MERS is just one disease that can hitch a ride with returning health workers. The reason for the concern is that MERS can resemble nothing more than a mild sniffle in some patients, something that would not cause them enough concern to get checked by a doctor. Sadly, this does not make it less contagious and those it is passed to may not have such mild symptoms…but if they do, and they also pass it on undetected, then you have the start of an epidemic.
The second patient in the United States is a classic example of this.
Milder symptoms played a role in the second U.S. case of MERS, a man who started having body aches on a journey from Jeddah on Saudi Arabia’s Red Sea coast to the United States. It took the patient more than a week before he sought help in an emergency department in Orlando, Florida. Once he arrived, he waited nearly 12 hours in the ER before staff recognized a MERS link and placed him in an isolation room. The patient did not have signs of a respiratory infection, not even a cough (source)
The Chicago Tribune reports on the third case of MERS in the United States. It was passed to the patient by the Illinois sufferer.
A U.S. citizen previously hospitalized in Indiana with Middle East Respiratory Syndrome, or MERS, has passed the potentially fatal virus to an Illinois man, federal health officials said Saturday.
Health officials originally contacted the Illinois resident earlier this month after learning that he had met with the Indiana patient on two occasions prior to the Indiana man’s hospitalization, according to a release from the Centers for Disease Control and Prevention. An initial test of the Illinois man on May 5 came back negative for an active MERS-CoV infection, officials said. But further testing revealed that the man had in fact been previously infected with the virus.
The Illinois man did not require medical care, officials said, and is reportedly feeling well. Local health officials are continuing to monitor the man’s health condition, officials said. The man’s body likely developed antibodies that fought off the MERS virus, health officials said.

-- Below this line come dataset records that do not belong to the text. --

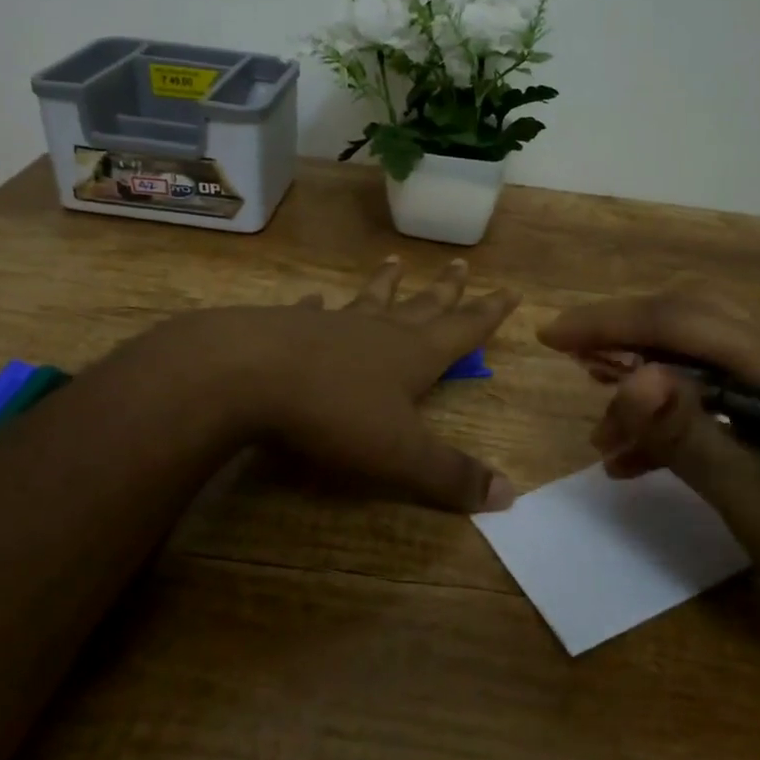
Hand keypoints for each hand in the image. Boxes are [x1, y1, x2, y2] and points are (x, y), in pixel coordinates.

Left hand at [150, 257, 520, 514]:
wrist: (247, 375)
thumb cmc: (333, 413)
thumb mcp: (400, 455)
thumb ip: (451, 475)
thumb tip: (509, 496)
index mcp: (413, 355)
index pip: (463, 330)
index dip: (489, 313)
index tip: (511, 289)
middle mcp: (378, 332)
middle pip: (421, 306)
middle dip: (446, 290)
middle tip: (461, 264)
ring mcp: (332, 325)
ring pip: (369, 301)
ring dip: (385, 285)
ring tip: (395, 263)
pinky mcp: (288, 328)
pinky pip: (311, 313)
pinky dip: (316, 306)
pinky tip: (312, 298)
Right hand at [538, 291, 759, 671]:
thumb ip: (691, 436)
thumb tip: (629, 374)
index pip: (682, 321)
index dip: (610, 321)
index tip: (551, 337)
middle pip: (694, 323)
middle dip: (627, 336)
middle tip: (576, 364)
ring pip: (706, 364)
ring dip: (649, 385)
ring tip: (602, 432)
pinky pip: (722, 406)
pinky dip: (677, 423)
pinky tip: (640, 463)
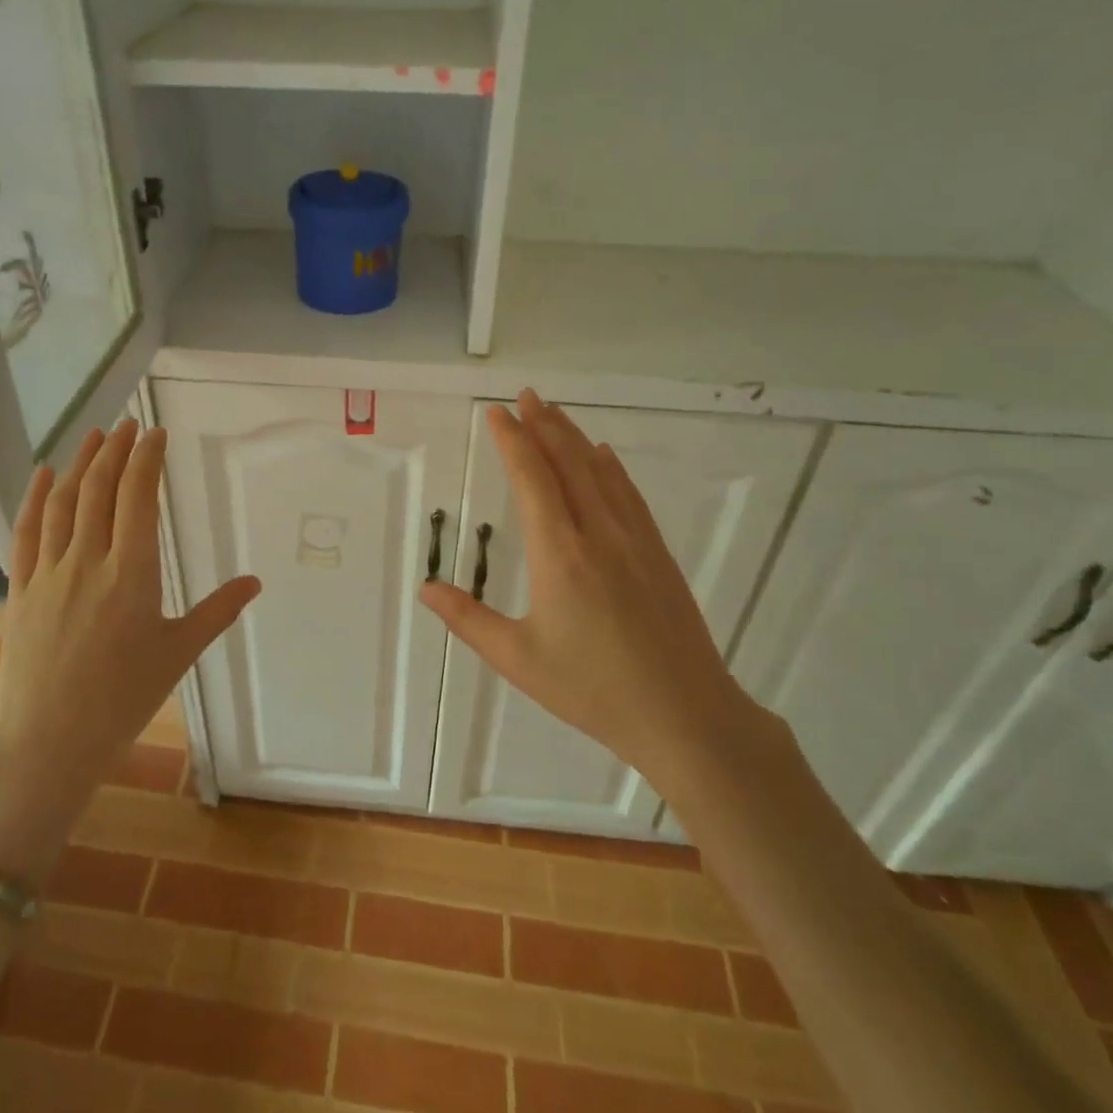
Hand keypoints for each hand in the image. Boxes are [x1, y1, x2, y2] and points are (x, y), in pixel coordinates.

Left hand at [0, 421, 259, 870]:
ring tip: (95, 437)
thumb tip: (254, 582)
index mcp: (132, 574)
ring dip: (79, 464)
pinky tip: (43, 475)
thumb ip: (217, 612)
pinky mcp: (20, 589)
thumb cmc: (122, 700)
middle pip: (100, 490)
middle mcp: (88, 562)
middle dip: (116, 451)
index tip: (155, 434)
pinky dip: (34, 498)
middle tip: (129, 424)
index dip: (146, 460)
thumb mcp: (177, 654)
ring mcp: (49, 573)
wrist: (47, 743)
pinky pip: (26, 532)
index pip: (138, 499)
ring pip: (63, 503)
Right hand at [419, 390, 752, 795]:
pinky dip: (610, 467)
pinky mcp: (657, 553)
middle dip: (543, 425)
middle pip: (568, 462)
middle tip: (525, 396)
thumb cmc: (592, 689)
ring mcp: (634, 540)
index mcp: (559, 554)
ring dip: (574, 437)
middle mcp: (597, 533)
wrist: (685, 715)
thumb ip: (468, 620)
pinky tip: (604, 456)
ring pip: (600, 472)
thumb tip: (426, 588)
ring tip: (554, 413)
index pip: (532, 479)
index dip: (512, 441)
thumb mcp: (518, 659)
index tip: (495, 413)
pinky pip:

Global travel has massive benefits, but it could quite easily facilitate a global pandemic, of MERS or any other disease that hitches a ride with returning workers or tourists. Diseases that would have remained pretty much contained in the past now have as much ability to travel as we do, and the results of that could be devastating.
The MERS virus was first reported in 2012 in Saudi Arabia, and has spread to 572 confirmed cases in 15 countries, health officials said. The potentially fatal disease has claimed 173 lives.